> [WORK ITEM]:
Extract the lines of the records starting at the line that contains "For example to copy" and ending with the line that contains "## Development activities", and reproduce them without any changes.

———

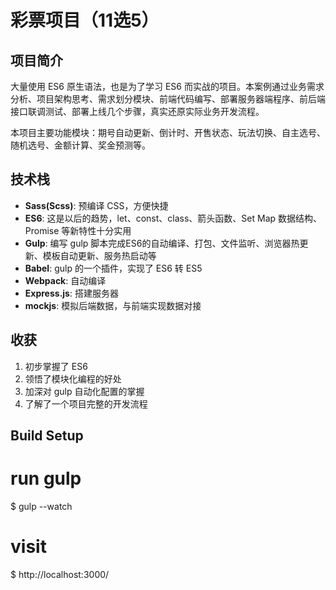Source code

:# 彩票项目（11选5）

## 项目简介

大量使用 ES6 原生语法，也是为了学习 ES6 而实战的项目。本案例通过业务需求分析、项目架构思考、需求划分模块、前端代码编写、部署服务器端程序、前后端接口联调测试、部署上线几个步骤，真实还原实际业务开发流程。

本项目主要功能模块：期号自动更新、倒计时、开售状态、玩法切换、自主选号、随机选号、金额计算、奖金预测等。

## 技术栈

- **Sass(Scss)**: 预编译 CSS，方便快捷
- **ES6**: 这是以后的趋势，let、const、class、箭头函数、Set Map 数据结构、Promise 等新特性十分实用
- **Gulp**: 编写 gulp 脚本完成ES6的自动编译、打包、文件监听、浏览器热更新、模板自动更新、服务热启动等
- **Babel**: gulp 的一个插件，实现了 ES6 转 ES5
- **Webpack**: 自动编译
- **Express.js**: 搭建服务器
- **mockjs**: 模拟后端数据，与前端实现数据对接

## 收获

1. 初步掌握了 ES6
2. 领悟了模块化编程的好处
3. 加深对 gulp 自动化配置的掌握
4. 了解了一个项目完整的开发流程

## Build Setup

# run gulp
$ gulp --watch

# visit
$ http://localhost:3000/
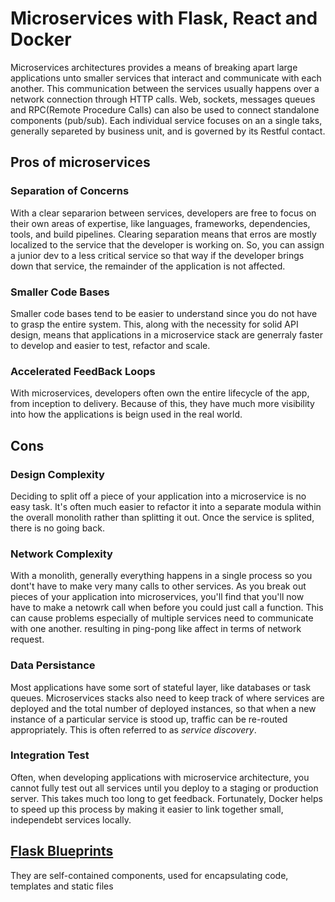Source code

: # Microservices with Flask, React and Docker

Microservices architectures provides a means of breaking apart large applications unto 
smaller services that interact and communicate with each another. This communication
between the services usually happens over a network connection through HTTP calls. 
Web, sockets, messages queues and RPC(Remote Procedure Calls) can also be used to connect 
standalone components (pub/sub). Each individual service focuses on an a single taks, 
generally separeted by business unit, and is governed by its Restful contact.

## Pros of microservices

### Separation of Concerns

With a clear separarion between services, developers are free to focus on their own 
areas of expertise, like languages, frameworks, dependencies, tools, and build pipelines.
Clearing separation means that erros are mostly localized to the service that the developer 
is working on. So, you can assign a junior dev to a less critical service so that way if 
the developer brings down that service, the remainder of the application is not affected.

### Smaller Code Bases

Smaller code bases tend to be easier to understand since you do not have to grasp the entire 
system. This, along with the necessity for solid API design, means that applications 
in a microservice stack are generraly faster to develop and easier to test, refactor and scale.

### Accelerated FeedBack Loops

With microservices, developers often own the entire lifecycle of the app, from inception to 
delivery. Because of this, they have much more visibility into how the applications is beign 
used in the real world.

## Cons

### Design Complexity

Deciding to split off a piece of your application into a microservice is no easy task. It's 
often much easier to refactor it into a separate modula within the overall monolith rather 
than splitting it out. Once the service is splited, there is no going back.

### Network Complexity

With a monolith, generally everything happens in a single process so you dont't have to make 
very many calls to other services. As you break out pieces of your application into 
microservices, you'll find that you'll now have to make a netowrk call when before you could just 
call a function.
This can cause problems especially of multiple services need to communicate with one another.
resulting in ping-pong like affect in terms of network request.

### Data Persistance

Most applications have some sort of stateful layer, like databases or task queues. Microservices
stacks also need to keep track of where services are deployed and the total number of deployed 
instances, so that when a new instance of a particular service is stood up, traffic can be 
re-routed appropriately. This is often referred to as _service discovery_.

### Integration Test

Often, when developing applications with microservice architecture, you cannot fully test out 
all services until you deploy to a staging or production server. This takes much too long to 
get feedback. Fortunately, Docker helps to speed up this process by making it easier to link 
together small, independebt services locally.

## [Flask Blueprints](https://flask.palletsprojects.com/en/2.0.x/blueprints/)
They are self-contained components, used for encapsulating code, templates and static files

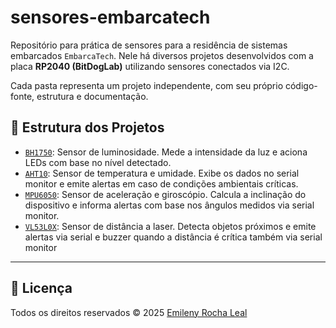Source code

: # sensores-embarcatech
Repositório para prática de sensores para a residência de sistemas embarcados `EmbarcaTech`. Nele há diversos projetos desenvolvidos com a placa **RP2040 (BitDogLab)** utilizando sensores conectados via I2C. 

Cada pasta representa um projeto independente, com seu próprio código-fonte, estrutura e documentação.

## 📁 Estrutura dos Projetos

- [`BH1750`](./BH1750): Sensor de luminosidade. Mede a intensidade da luz e aciona LEDs com base no nível detectado.
- [`AHT10`](./AHT10): Sensor de temperatura e umidade. Exibe os dados no serial monitor e emite alertas em caso de condições ambientais críticas.
- [`MPU6050`](./MPU6050): Sensor de aceleração e giroscópio. Calcula a inclinação do dispositivo e informa alertas com base nos ângulos medidos via serial monitor.
- [`VL53L0X`](./VL53L0X): Sensor de distância a laser. Detecta objetos próximos e emite alertas via serial e buzzer quando a distância é crítica também via serial monitor

---

## 📜 Licença

Todos os direitos reservados © 2025 [Emileny Rocha Leal](https://github.com/EmilenyRochaLeal)  
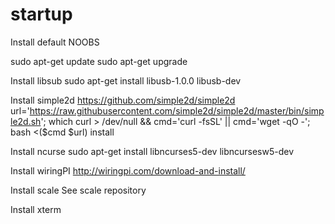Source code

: # startup

Install default NOOBS

sudo apt-get update
sudo apt-get upgrade

Install libsub
sudo apt-get install libusb-1.0.0 libusb-dev

Install simple2d
https://github.com/simple2d/simple2d
url='https://raw.githubusercontent.com/simple2d/simple2d/master/bin/simple2d.sh'; which curl > /dev/null && cmd='curl -fsSL' || cmd='wget -qO -'; bash <($cmd $url) install

Install ncurse
sudo apt-get install libncurses5-dev libncursesw5-dev

Install wiringPI
http://wiringpi.com/download-and-install/

Install scale
See scale repository

Install xterm


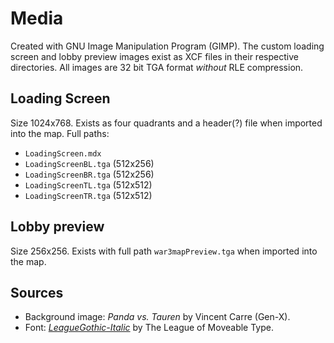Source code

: # Media

Created with GNU Image Manipulation Program (GIMP). The custom loading screen and lobby preview images exist as XCF files in their respective directories. All images are 32 bit TGA format _without_ RLE compression.

## Loading Screen

Size 1024x768. Exists as four quadrants and a header(?) file when imported into the map. Full paths:

- `LoadingScreen.mdx`
- `LoadingScreenBL.tga` (512x256)
- `LoadingScreenBR.tga` (512x256)
- `LoadingScreenTL.tga` (512x512)
- `LoadingScreenTR.tga` (512x512)

## Lobby preview

Size 256x256. Exists with full path `war3mapPreview.tga` when imported into the map.

## Sources

- Background image: _Panda vs. Tauren_ by Vincent Carre (Gen-X).
- Font: [_LeagueGothic-Italic_](https://www.ffonts.net/LeagueGothic-Italic.font) by The League of Moveable Type.
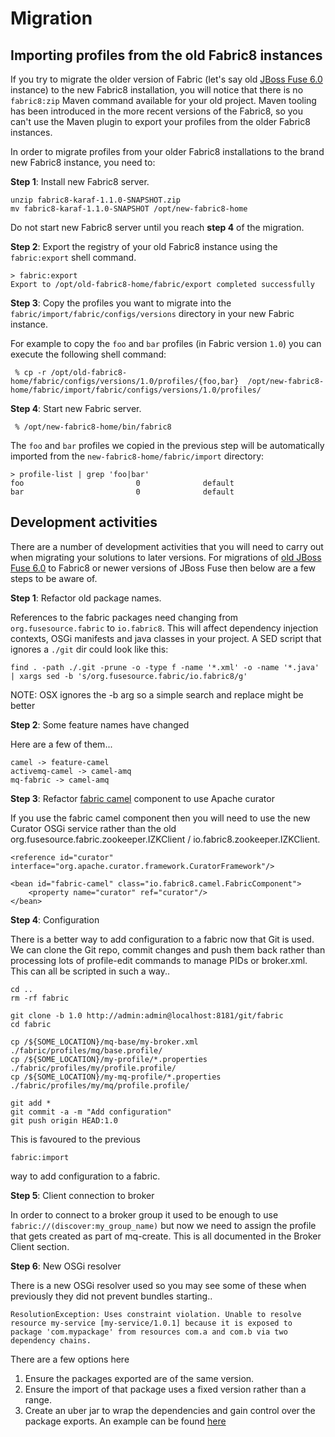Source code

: # Migration

## Importing profiles from the old Fabric8 instances

If you try to migrate the older version of Fabric (let's say old
[JBoss Fuse 6.0](http://www.jboss.org/products/fuse/overview) instance) to the new Fabric8 installation, you will
notice that there is no `fabric8:zip` Maven command available for your old project. Maven tooling has been introduced
in the more recent versions of the Fabric8, so you can't use the Maven plugin to export your profiles from the older
Fabric8 instances.

In order to migrate profiles from your older Fabric8 installations to the brand new Fabric8 instance, you need to:

**Step 1**: Install new Fabric8 server.

    unzip fabric8-karaf-1.1.0-SNAPSHOT.zip
    mv fabric8-karaf-1.1.0-SNAPSHOT /opt/new-fabric8-home
    
Do not start new Fabric8 server until you reach **step 4** of the migration.
    
**Step 2**: Export the registry of your old Fabric8 instance using the `fabric:export` shell command.

    > fabric:export
    Export to /opt/old-fabric8-home/fabric/export completed successfully

**Step 3**: Copy the profiles you want to migrate into the `fabric/import/fabric/configs/versions` directory in your new Fabric
instance.

For example to copy the `foo` and `bar` profiles (in Fabric version `1.0`) you can execute the following shell command:

     % cp -r /opt/old-fabric8-home/fabric/configs/versions/1.0/profiles/{foo,bar}  /opt/new-fabric8-home/fabric/import/fabric/configs/versions/1.0/profiles/

**Step 4**: Start new Fabric server.

     % /opt/new-fabric8-home/bin/fabric8

The `foo` and `bar` profiles we copied in the previous step will be automatically imported from the `new-fabric8-home/fabric/import` directory:

    > profile-list | grep 'foo|bar'
    foo                         0              default
    bar                         0              default

## Development activities

There are a number of development activities that you will need to carry out when migrating your solutions to later versions.  For migrations of [old JBoss Fuse 6.0](http://www.jboss.org/products/fuse/overview) to Fabric8 or newer versions of JBoss Fuse then below are a few steps to be aware of.

**Step 1**: Refactor old package names.

References to the fabric packages need changing from `org.fusesource.fabric` to `io.fabric8`.  This will affect dependency injection contexts, OSGi manifests and java classes in your project.  A SED script that ignores a `./git` dir could look like this:

	find . -path ./.git -prune -o -type f -name '*.xml' -o -name '*.java'  | xargs sed -b 's/org.fusesource.fabric/io.fabric8/g'

NOTE: OSX ignores the -b arg so a simple search and replace might be better

**Step 2**: Some feature names have changed

Here are a few of them...

	camel -> feature-camel
	activemq-camel -> camel-amq
	mq-fabric -> camel-amq

**Step 3**: Refactor [fabric camel](https://access.redhat.com/site/documentation/en-US/Red_Hat_JBoss_Fuse/6.1/html/Apache_Camel_Component_Reference/files/Fabric.html) component to use Apache curator

If you use the fabric camel component then you will need to use the new Curator OSGi service rather than the old org.fusesource.fabric.zookeeper.IZKClient / io.fabric8.zookeeper.IZKClient.

	<reference id="curator" interface="org.apache.curator.framework.CuratorFramework"/>

    <bean id="fabric-camel" class="io.fabric8.camel.FabricComponent">
        <property name="curator" ref="curator"/>
    </bean>

**Step 4**: Configuration

There is a better way to add configuration to a fabric now that Git is used.  We can clone the Git repo, commit changes and push them back rather than processing lots of profile-edit commands to manage PIDs or broker.xml.  This can all be scripted in such a way..

	cd ..
	rm -rf fabric

	git clone -b 1.0 http://admin:admin@localhost:8181/git/fabric
	cd fabric

	cp /${SOME_LOCATION}/mq-base/my-broker.xml ./fabric/profiles/mq/base.profile/
	cp /${SOME_LOCATION}/my-profile/*.properties ./fabric/profiles/my/profile.profile/
	cp /${SOME_LOCATION}/my-mq-profile/*.properties ./fabric/profiles/my/mq/profile.profile/

	git add *
	git commit -a -m "Add configuration"
	git push origin HEAD:1.0

This is favoured to the previous

	fabric:import 

way to add configuration to a fabric.

**Step 5**: Client connection to broker

In order to connect to a broker group it used to be enough to use `fabric://(discover:my_group_name)` but now we need to assign the profile that gets created as part of mq-create.  This is all documented in the Broker Client section.

**Step 6**: New OSGi resolver

There is a new OSGi resolver used so you may see some of these when previously they did not prevent bundles starting..

	ResolutionException: Uses constraint violation. Unable to resolve resource my-service [my-service/1.0.1] because it is exposed to package 'com.mypackage' from resources com.a and com.b via two dependency chains.

There are a few options here

  1. Ensure the packages exported are of the same version.
  2. Ensure the import of that package uses a fixed version rather than a range.
  3. Create an uber jar to wrap the dependencies and gain control over the package exports.  An example can be found [here](https://github.com/rawlingsj/issue-test-cases)
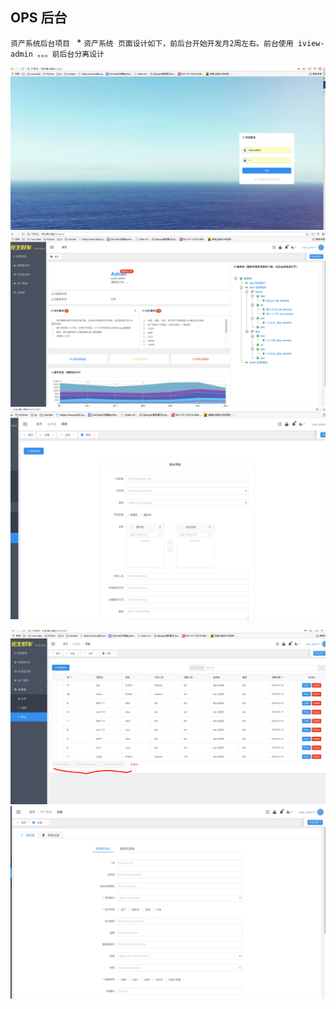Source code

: ## OPS 后台
 `资产系统后台项目 `
*
`资产系统 页面设计如下，前后台开始开发月2周左右。前台使用 iview-admin 。。。前后台分离设计`



![image](https://github.com/xiaofangl/start_cmdb/blob/master/tupian/login.jpeg?raw=true)
![image](https://github.com/xiaofangl/start_cmdb/blob/master/tupian/home.jpeg?raw=true)
![image](https://github.com/xiaofangl/start_cmdb/blob/master/tupian/addproject.jpeg?raw=true)

![image](https://github.com/xiaofangl/start_cmdb/blob/master/tupian/todoneedlist.jpeg?raw=true?)
![image](https://github.com/xiaofangl/start_cmdb/blob/master/tupian/addmachine.jpeg?raw=true)
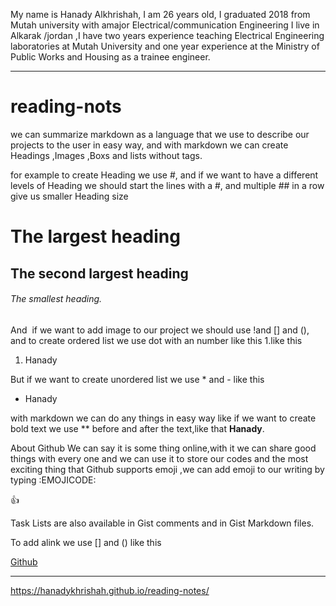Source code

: My name is Hanady Alkhrishah, I am 26 years old, I graduated 2018 from Mutah university with amajor Electrical/communication Engineering I live in Alkarak /jordan ,I have two years experience teaching Electrical Engineering laboratories at Mutah University and one year experience at the Ministry of Public Works and Housing as a trainee engineer.
___

# reading-nots
we can summarize markdown as a language that we use to describe our projects to the user in easy way, and with markdown we can create Headings ,Images ,Boxs and lists without tags.

for example to create Heading we use #, and if we want to have a different levels of Heading we should start the lines with a #, and multiple ## in a row give us smaller Heading size
# The largest heading
## The second largest heading
###### The smallest heading.
And  if we want to add image to our project we should use !and [] and (), and to create ordered list we use dot with an number like this 1.like this
1. Hanady

But if we want to create unordered list we use * and - like this

* Hanady

with markdown we can do any things in easy way like if we want to create bold text we use ** before and after the text,like that **Hanady**.

About Github We can say it is some thing online,with it we can share good things with every one and we can use it to store our codes and the most exciting thing that Github supports emoji ,we can add emoji to our writing by typing :EMOJICODE:

:+1:

 Task Lists are also available in Gist comments and in Gist Markdown files.

To add alink we use [] and () like this

[Github](https://hanadykhrishah.github.io/reading-notes/)

___
 https://hanadykhrishah.github.io/reading-notes/

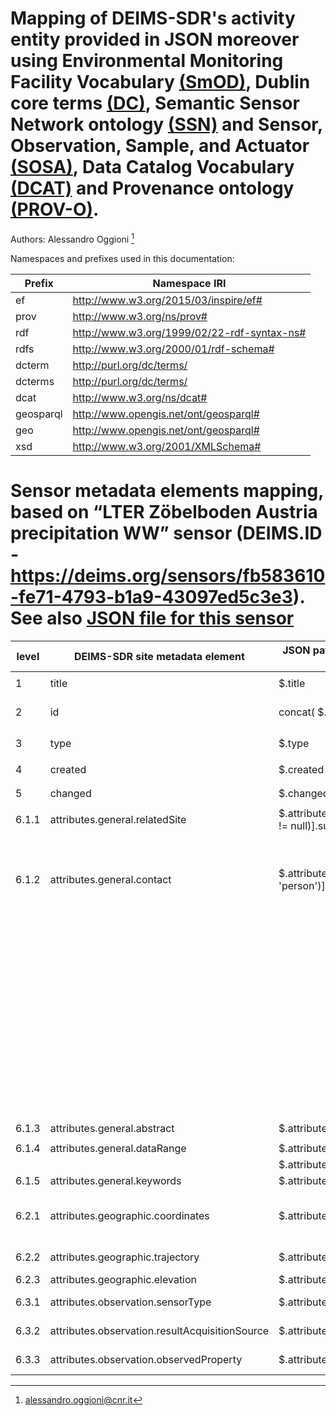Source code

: # Mapping of DEIMS-SDR's activity entity provided in JSON moreover using Environmental Monitoring Facility Vocabulary [(SmOD)](https://www.w3.org/2015/03/inspire/ef), Dublin core terms [(DC)](https://www.dublincore.org/specifications/dublin-core/dcmi-terms/), Semantic Sensor Network ontology [(SSN)](https://w3c.github.io/sdw-sosa-ssn/ssn/) and Sensor, Observation, Sample, and Actuator [(SOSA)](https://w3c.github.io/sdw-sosa-ssn/ssn/), Data Catalog Vocabulary [(DCAT)](https://semiceu.github.io/DCAT-AP/releases/3.0.0/) and Provenance ontology [(PROV-O)](https://www.w3.org/TR/prov-o/).

Authors: Alessandro Oggioni [^1]
[^1]: alessandro.oggioni@cnr.it

Namespaces and prefixes used in this documentation:

| **Prefix** | **Namespace IRI** |
| ---------- | ----------------- |
| ef | http://www.w3.org/2015/03/inspire/ef# |
| prov | http://www.w3.org/ns/prov# |
| rdf | http://www.w3.org/1999/02/22-rdf-syntax-ns# |
| rdfs | http://www.w3.org/2000/01/rdf-schema# |
| dcterm | http://purl.org/dc/terms/ |
| dcterms | http://purl.org/dc/terms/ |
| dcat | http://www.w3.org/ns/dcat# |
| geosparql | http://www.opengis.net/ont/geosparql# |
| geo | http://www.opengis.net/ont/geosparql# |
| xsd | http://www.w3.org/2001/XMLSchema# |

# Sensor metadata elements mapping, based on “LTER Zöbelboden Austria precipitation WW” sensor (DEIMS.ID - https://deims.org/sensors/fb583610-fe71-4793-b1a9-43097ed5c3e3). See also [JSON file for this sensor](sensor.json)

| **level** | **DEIMS-SDR site metadata element** | **JSON path (evaluated with Jayway JsonPath - https://sumiya.page)** | **JSON data item example** | **RDF rendering** | **notes** |
| --------- | ----------------------------------- | -------------------------------------------------------------------- | -------------------------- | ----------------- | --------- |
| 1	| title | $.title | `"LTER Zöbelboden Austria precipitation WW"` | `ef:name "LTER Zöbelboden Austria precipitation WW"@en` | | 
| 2 | id | concat( \$.id.prefix, \$.id.suffix) | `"https://deims.org/sensors/fb583610-fe71-4793-b1a9-43097ed5c3e3"` | `<https://deims.org/sensors/fb583610-fe71-4793-b1a9-43097ed5c3e3> rdf:type prov:Entity , sosa:Sensor , ssn:System` | | |	
| 3	| type | $.type | `"sensor"` | - | not included | 
| 4	| created	| $.created	| `"2017-02-14T21:40:40+0100"` | `dcterms:issued "2017-02-14T21:40:40+0100"^^xsd:dateTime` | | | 
| 5	| changed	| $.changed	| `"2019-11-29T11:33:23+0100"` | `dcterms:modified "2019-11-29T11:33:23+0100"^^xsd:dateTime` | | | 
| 6.1.1	| attributes.general.relatedSite | $.attributes.general.relatedSite[*].id.[?(@.suffix != null)].suffix	| `[ "8eda49e9-1f4e-4f3e-b58e-e0bb25dc32a6" ]`	| `sosa:isHostedBy <https://deims.org/8eda49e9-1f4e-4f3e-b58e-e0bb25dc32a6>` | | | 	
| 6.1.2 | attributes.general.contact | $.attributes.general.contact[*].[?(@.type == 'person')].[?(@.orcid != null)] | `[{ "type": "person", "name": "Thomas Dirnboeck", "email": "thomas.dirnboeck@umweltbundesamt.at", "orcid": "https://orcid.org/0000-0002-8294-0690" }]`	| `dcat:contactPoint <https://orcid.org/0000-0002-8294-0690>`	| iterating over each of the obtained site manager |
| | | | | `<https://orcid.org/0000-0002-8294-0690> rdf:type prov:Agent , foaf:Person; foaf:fullName "Thomas Dirnboeck"; foaf:hasEmail  <mailto:thomas.dirnboeck@umweltbundesamt.at >` | with the aim of creating a new node for the site manager graph. Iterating over each of the obtained site manager. | 
| 6.1.3	| attributes.general.abstract	| $.attributes.general.abstract	| `"Precipitation measurement at LTER Zöbelboden …"` | `dcterms:description "Precipitation measurement at LTER Zöbelboden …"`	| | 
| 6.1.4	| attributes.general.dataRange | $.attributes.general.dateRange.from | `"1995-01-01"` | `prov:startedAtTime "1995-01-01"^^xsd:date`	| | 
| | | $.attributes.general.dateRange.to	| `null` | `prov:startedAtTime ""^^xsd:date`	| | | 
| 6.1.5	| attributes.general.keywords	| $.attributes.general.keywords[*].label | `[ "precipitation" ]` | `dcat:keyword "precipitation"@en`	| | |
| 6.2.1	| attributes.geographic.coordinates	| $.attributes.geographic.coordinates	| `"POINT (14.442 47.842)"`	| `dcterms:spatial [ rdf:type dcterms:Location; dcat:centroid  "<http://www.opengis.net/def/crs/EPSG/0/4326> POINT (14.442 47.842)"^^geosparql:wktLiteral ]`	|  |
| 6.2.2	| attributes.geographic.trajectory | $.attributes.geographic.trajectory	| `null` | - | not yet included | 
| 6.2.3	| attributes.geographic.elevation	| $.attributes.geographic.elevation.value	| `893`	| `geo:alt 893`	| |
| 6.3.1	| attributes.observation.sensorType	| $.attributes.observation.sensorType.label	| `"precipitation sensor"` | - | not included |
| 6.3.2	| attributes.observation.resultAcquisitionSource | $.attributes.observation.resultAcquisitionSource	| `"in-situ"` | - | not included |
| 6.3.3	| attributes.observation.observedProperty	| $.attributes.observation.observedProperty	| `null` | - | not included |
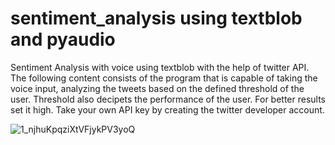 # sentiment_analysis using textblob and pyaudio
Sentiment Analysis with voice using textblob with the help of twitter API. 
The following content consists of the program that is capable of taking the voice input, analyzing the tweets based on the defined threshold of the user. Threshold also decipets the performance of the user. For better results set it high. 
Take your own API key by creating the twitter developer account. 

![1_njhuKpqziXtVFjykPV3yoQ](https://user-images.githubusercontent.com/44967770/55293635-3105fb00-5416-11e9-923b-e66c8d437410.jpeg)
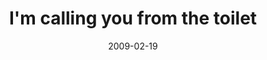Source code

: ---
layout: base.njk
title : 'I&#39;m calling you from the toilet' 
view_title : 'I&#39;m calling you from the toilet' 
year : '2009' 
date : '2009-02-19' 
img_file : '/drawing/imcallingyoufromthetoilet.png' 
html_file : 'imcallingyoufromthetoilet' 
next_html : 'playwithme.html' 
year_order : '51' 
permalink : "title/{{html_file}}.html"
---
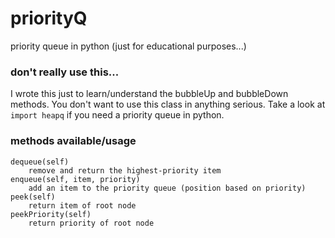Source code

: # priorityQ
priority queue in python (just for educational purposes...)

### don't really use this...

I wrote this just to learn/understand the bubbleUp and bubbleDown
methods. You don't want to use this class in anything serious. Take a
look at `import heapq` if you need a priority queue in python.

### methods available/usage

    dequeue(self)
        remove and return the highest-priority item 
    enqueue(self, item, priority)
        add an item to the priority queue (position based on priority)
    peek(self)
        return item of root node
    peekPriority(self)
        return priority of root node
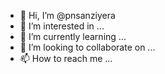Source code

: - 👋 Hi, I’m @pnsanziyera
- 👀 I’m interested in ...
- 🌱 I’m currently learning ...
- 💞️ I’m looking to collaborate on ...
- 📫 How to reach me ...

<!---
pnsanziyera/pnsanziyera is a ✨ special ✨ repository because its `README.md` (this file) appears on your GitHub profile.
You can click the Preview link to take a look at your changes.
--->
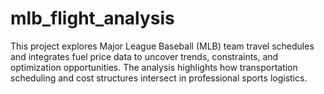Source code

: # mlb_flight_analysis
This project explores Major League Baseball (MLB) team travel schedules and integrates fuel price data to uncover trends, constraints, and optimization opportunities. The analysis highlights how transportation scheduling and cost structures intersect in professional sports logistics.
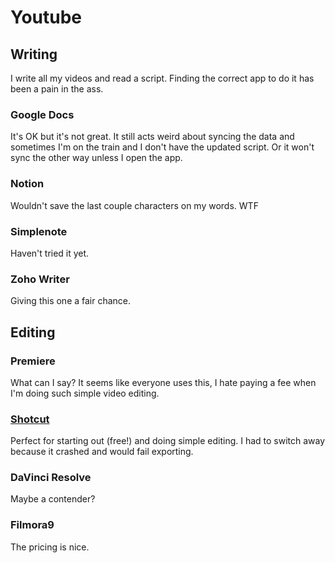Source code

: # Youtube

## Writing

I write all my videos and read a script. Finding the correct app to do it has been a pain in the ass.

### Google Docs

It's OK but it's not great. It still acts weird about syncing the data and sometimes I'm on the train and I don't have
the updated script. Or it won't sync the other way unless I open the app.

### Notion

Wouldn't save the last couple characters on my words. WTF

### Simplenote

Haven't tried it yet.

### Zoho Writer

Giving this one a fair chance.


## Editing

### Premiere

What can I say? It seems like everyone uses this, I hate paying a fee when I'm doing such simple video editing.

### [Shotcut](https://www.shotcut.org/)

Perfect for starting out (free!) and doing simple editing. I had to switch away because it crashed and would fail exporting.

### DaVinci Resolve

Maybe a contender?

### Filmora9

The pricing is nice.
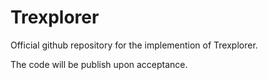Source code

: # Trexplorer
Official github repository for the implemention of Trexplorer.


The code will be publish upon acceptance.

———

> [SOLUTION TO THIS PROBLEM]:
For example to copy the `foo` and `bar` profiles (in Fabric version `1.0`) you can execute the following shell command:

     % cp -r /opt/old-fabric8-home/fabric/configs/versions/1.0/profiles/{foo,bar}  /opt/new-fabric8-home/fabric/import/fabric/configs/versions/1.0/profiles/

**Step 4**: Start new Fabric server.

     % /opt/new-fabric8-home/bin/fabric8

The `foo` and `bar` profiles we copied in the previous step will be automatically imported from the `new-fabric8-home/fabric/import` directory:

    > profile-list | grep 'foo|bar'
    foo                         0              default
    bar                         0              default

## Development activities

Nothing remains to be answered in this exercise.